The key to the widespread success of this campaign is the fact that the videos are not restricted to carwashing but cover all home activities which could cause pollution of the waterways. The range of activities has meant that local authorities are enthusiastic about supporting and promoting the campaign for their own varied environmental goals — without feeling that they are only helping one sector of their community reap a commercial benefit.

 

PC&D: With Car Wash EXPO 2015 right around the corner, can you provide an inside look at what attendees can expect to experience?

DR: The EXPO was built on the original ACWA concept of mates coming together to talk about their experiences in the industry and to learn from each other. The key platform is, of course, the exhibit hall where virtually all the significant suppliers to the industry will set up booths to bring new technologies to show to the delegates.
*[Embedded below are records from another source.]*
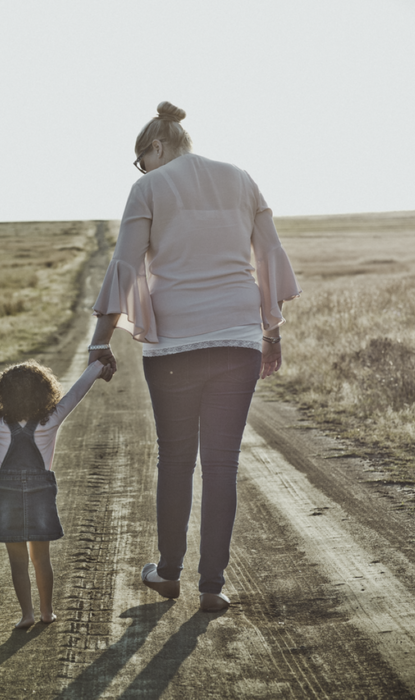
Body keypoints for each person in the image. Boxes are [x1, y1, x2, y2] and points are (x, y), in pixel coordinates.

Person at [88, 102, 301, 613]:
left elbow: (125, 264)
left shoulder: (148, 188)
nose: (142, 170)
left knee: (176, 460)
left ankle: (168, 572)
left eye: (142, 160)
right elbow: (268, 255)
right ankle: (212, 585)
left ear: (157, 146)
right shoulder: (242, 179)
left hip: (174, 347)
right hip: (238, 340)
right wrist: (271, 334)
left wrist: (99, 341)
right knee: (222, 463)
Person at [0, 359, 112, 628]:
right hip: (40, 495)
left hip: (7, 497)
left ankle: (26, 614)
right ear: (45, 392)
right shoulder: (50, 420)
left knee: (17, 561)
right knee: (41, 558)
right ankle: (47, 612)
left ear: (3, 394)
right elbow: (76, 393)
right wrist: (97, 367)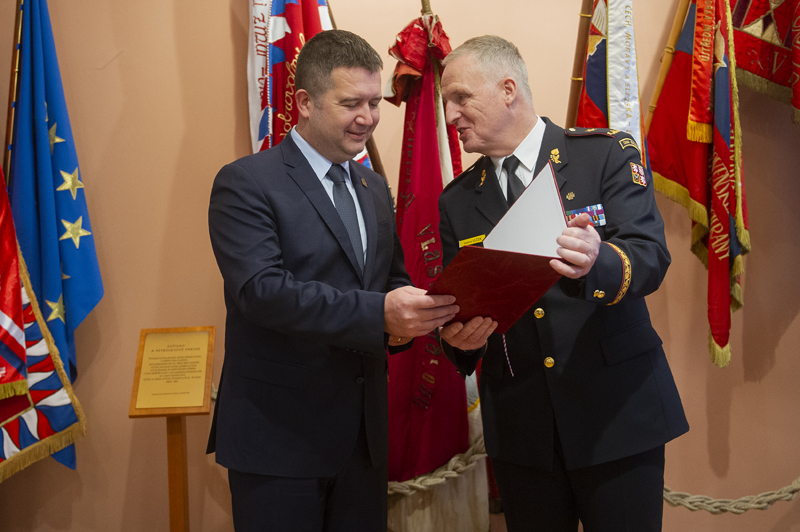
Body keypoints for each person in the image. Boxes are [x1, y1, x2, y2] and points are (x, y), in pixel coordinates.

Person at [206, 29, 458, 532]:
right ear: (304, 102)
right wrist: (379, 314)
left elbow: (390, 280)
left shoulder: (372, 187)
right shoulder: (246, 181)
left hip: (363, 443)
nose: (368, 117)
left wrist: (418, 317)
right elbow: (261, 291)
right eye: (350, 104)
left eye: (374, 102)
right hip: (278, 441)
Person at [437, 35, 689, 532]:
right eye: (448, 102)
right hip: (524, 433)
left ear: (508, 89)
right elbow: (460, 304)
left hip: (616, 414)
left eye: (461, 97)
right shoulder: (458, 199)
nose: (451, 115)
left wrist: (598, 260)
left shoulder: (604, 155)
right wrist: (459, 341)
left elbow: (650, 256)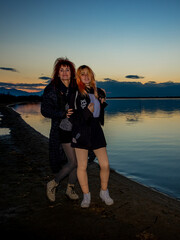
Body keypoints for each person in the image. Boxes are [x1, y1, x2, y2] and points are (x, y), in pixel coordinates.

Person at [71, 65, 113, 208]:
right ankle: (86, 195)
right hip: (81, 131)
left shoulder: (99, 91)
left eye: (88, 74)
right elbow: (72, 117)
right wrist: (86, 112)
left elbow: (98, 114)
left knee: (105, 164)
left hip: (95, 130)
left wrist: (102, 103)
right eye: (83, 74)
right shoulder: (75, 92)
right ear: (78, 77)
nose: (86, 76)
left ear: (92, 76)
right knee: (82, 166)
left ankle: (104, 191)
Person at [41, 57, 79, 202]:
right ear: (57, 73)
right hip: (60, 130)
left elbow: (90, 91)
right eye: (61, 70)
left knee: (78, 162)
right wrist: (62, 114)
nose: (64, 73)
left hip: (77, 130)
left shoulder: (76, 87)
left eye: (67, 70)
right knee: (73, 162)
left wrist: (100, 95)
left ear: (71, 72)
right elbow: (44, 110)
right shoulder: (52, 89)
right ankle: (53, 183)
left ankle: (70, 189)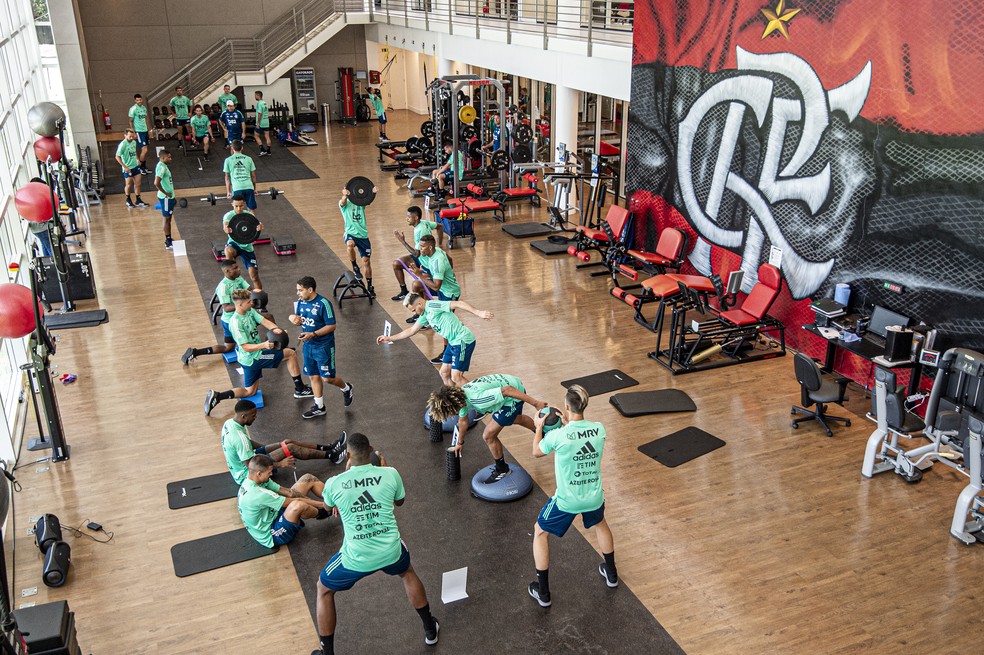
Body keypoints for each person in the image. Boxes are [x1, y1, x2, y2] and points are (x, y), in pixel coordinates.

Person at [313, 433, 439, 655]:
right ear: (371, 450)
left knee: (323, 589)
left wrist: (346, 482)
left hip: (356, 557)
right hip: (390, 550)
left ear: (348, 456)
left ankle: (327, 653)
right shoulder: (390, 474)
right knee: (407, 572)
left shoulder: (335, 483)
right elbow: (399, 501)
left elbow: (326, 507)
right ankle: (430, 630)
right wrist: (386, 469)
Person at [527, 384, 618, 607]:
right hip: (593, 496)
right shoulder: (600, 429)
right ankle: (612, 574)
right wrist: (570, 425)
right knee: (600, 523)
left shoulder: (558, 436)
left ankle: (544, 593)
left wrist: (539, 427)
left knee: (540, 532)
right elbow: (579, 437)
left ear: (566, 407)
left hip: (567, 500)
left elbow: (536, 451)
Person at [204, 288, 312, 416]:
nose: (252, 303)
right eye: (248, 302)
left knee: (250, 392)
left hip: (248, 359)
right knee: (290, 354)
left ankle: (218, 396)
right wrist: (264, 345)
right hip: (254, 357)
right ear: (239, 304)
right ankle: (299, 389)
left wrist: (279, 331)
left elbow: (265, 321)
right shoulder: (236, 323)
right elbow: (245, 347)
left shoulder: (249, 311)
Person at [427, 374, 547, 483]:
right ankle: (542, 431)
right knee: (516, 418)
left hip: (513, 394)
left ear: (453, 407)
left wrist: (536, 403)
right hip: (511, 381)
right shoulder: (461, 396)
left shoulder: (478, 399)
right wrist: (460, 442)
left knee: (488, 435)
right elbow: (463, 421)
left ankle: (502, 469)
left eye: (450, 413)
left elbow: (507, 390)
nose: (451, 415)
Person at [377, 293, 492, 386]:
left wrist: (479, 313)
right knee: (444, 373)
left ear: (420, 303)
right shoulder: (425, 314)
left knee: (456, 377)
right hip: (453, 342)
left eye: (413, 310)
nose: (414, 313)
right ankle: (454, 401)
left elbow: (458, 303)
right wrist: (389, 338)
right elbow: (411, 330)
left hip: (463, 341)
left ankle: (480, 401)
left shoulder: (433, 306)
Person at [223, 400, 347, 485]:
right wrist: (280, 464)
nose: (255, 417)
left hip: (249, 458)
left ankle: (329, 448)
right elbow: (251, 466)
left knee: (286, 443)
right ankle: (333, 455)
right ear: (244, 416)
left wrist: (269, 448)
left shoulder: (230, 423)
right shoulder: (239, 438)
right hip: (246, 474)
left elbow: (248, 443)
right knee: (291, 448)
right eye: (253, 415)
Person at [288, 276, 354, 419]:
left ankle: (346, 388)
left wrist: (313, 334)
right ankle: (319, 406)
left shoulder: (324, 304)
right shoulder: (301, 302)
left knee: (328, 379)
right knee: (313, 376)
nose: (298, 293)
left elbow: (332, 326)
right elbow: (298, 318)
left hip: (323, 346)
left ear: (310, 290)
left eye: (300, 290)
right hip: (308, 346)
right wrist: (293, 318)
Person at [238, 454, 331, 548]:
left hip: (273, 513)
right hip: (271, 532)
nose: (271, 474)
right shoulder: (257, 494)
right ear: (259, 473)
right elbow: (295, 501)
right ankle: (326, 512)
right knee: (297, 505)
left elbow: (289, 493)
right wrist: (326, 505)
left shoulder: (258, 480)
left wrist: (321, 502)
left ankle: (333, 499)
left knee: (308, 479)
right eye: (269, 472)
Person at [181, 259, 248, 365]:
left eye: (237, 267)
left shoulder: (238, 278)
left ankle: (196, 352)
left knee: (228, 348)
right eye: (235, 268)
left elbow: (250, 289)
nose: (239, 269)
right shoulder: (224, 287)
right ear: (227, 271)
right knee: (265, 318)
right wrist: (242, 305)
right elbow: (226, 308)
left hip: (236, 316)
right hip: (232, 321)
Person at [390, 206, 443, 301]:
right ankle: (403, 291)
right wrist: (440, 244)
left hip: (425, 262)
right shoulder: (423, 223)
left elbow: (416, 254)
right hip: (420, 257)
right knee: (396, 263)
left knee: (417, 286)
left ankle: (422, 306)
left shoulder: (420, 230)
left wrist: (403, 242)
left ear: (416, 217)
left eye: (409, 217)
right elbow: (439, 226)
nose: (407, 219)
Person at [339, 185, 377, 296]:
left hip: (363, 236)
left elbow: (369, 198)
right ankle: (355, 266)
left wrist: (373, 192)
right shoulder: (344, 204)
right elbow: (342, 202)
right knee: (350, 245)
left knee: (366, 262)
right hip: (350, 233)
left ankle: (370, 286)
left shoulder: (360, 202)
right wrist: (344, 195)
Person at [223, 194, 264, 291]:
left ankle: (259, 297)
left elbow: (257, 226)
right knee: (228, 250)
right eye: (236, 206)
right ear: (232, 204)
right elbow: (225, 225)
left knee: (254, 276)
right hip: (234, 244)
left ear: (244, 204)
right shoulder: (228, 215)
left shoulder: (249, 215)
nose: (239, 208)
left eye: (241, 206)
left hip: (247, 248)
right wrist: (226, 228)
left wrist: (259, 228)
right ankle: (231, 274)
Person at [115, 129, 148, 209]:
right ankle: (128, 199)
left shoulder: (133, 142)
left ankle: (138, 199)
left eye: (133, 137)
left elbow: (134, 151)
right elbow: (117, 157)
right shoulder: (122, 145)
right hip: (128, 168)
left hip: (135, 166)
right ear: (125, 135)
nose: (132, 138)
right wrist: (125, 167)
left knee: (138, 184)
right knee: (129, 184)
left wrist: (137, 159)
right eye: (130, 136)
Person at [223, 140, 257, 209]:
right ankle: (253, 220)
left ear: (232, 148)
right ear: (242, 148)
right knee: (251, 210)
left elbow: (227, 178)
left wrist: (228, 192)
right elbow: (253, 176)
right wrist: (254, 189)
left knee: (237, 210)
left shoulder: (228, 160)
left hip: (237, 188)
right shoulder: (249, 159)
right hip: (249, 187)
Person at [153, 149, 175, 249]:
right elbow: (156, 183)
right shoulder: (161, 168)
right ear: (162, 158)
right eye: (168, 157)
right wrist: (166, 193)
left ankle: (169, 239)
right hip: (166, 198)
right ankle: (168, 241)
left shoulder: (164, 166)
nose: (170, 159)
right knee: (166, 219)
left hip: (169, 197)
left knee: (168, 218)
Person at [127, 93, 150, 174]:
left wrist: (149, 129)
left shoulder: (144, 108)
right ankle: (140, 167)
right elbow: (130, 121)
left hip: (145, 131)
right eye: (137, 100)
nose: (139, 101)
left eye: (140, 100)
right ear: (135, 101)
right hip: (139, 131)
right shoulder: (133, 109)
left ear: (142, 100)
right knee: (144, 149)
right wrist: (133, 132)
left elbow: (146, 119)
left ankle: (144, 167)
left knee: (146, 150)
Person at [253, 90, 273, 156]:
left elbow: (260, 114)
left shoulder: (259, 103)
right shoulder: (265, 103)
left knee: (256, 135)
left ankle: (262, 150)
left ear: (258, 96)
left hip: (261, 122)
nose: (255, 96)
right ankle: (269, 151)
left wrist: (258, 123)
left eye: (255, 95)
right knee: (267, 136)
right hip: (266, 122)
They have received great support from their international manufacturers, with several countries in Europe, Asia and the Americas being represented at the show.

There will be presentations on interesting industry-related topics, and the major exhibitor sponsors also have a chance to present in the “theatrette.” There are several social events, starting with an Opening Breakfast, with a key note speaker, and a gala dinner at the Melbourne Aquarium. The final event is an international forum led by Eric Wulf, the president of the International Carwash Association (ICA), and followed by a closing informal cocktail party for all the attendees.

 

PC&D: Overall, how will this Car Wash EXPO 2015 compare to previous events? Are there any new additions being offered this year?

DR: The major difference for the show this year is that it is being held in the big city of Melbourne, rather than at a resort on the Queensland coast. This brings challenges because all the attendees are not “trapped” in a closed location, and the social events have been changed to recognize this (a closing cocktail party rather than a welcome barbeque the night before the start). It has also led to a generally different attitude from the carwash industry members — it is being treated much more as a business event rather than an excuse for a sunshine holiday with everything included; a larger proportion of the delegates are just coming for one day to see the exhibitors and the presentations.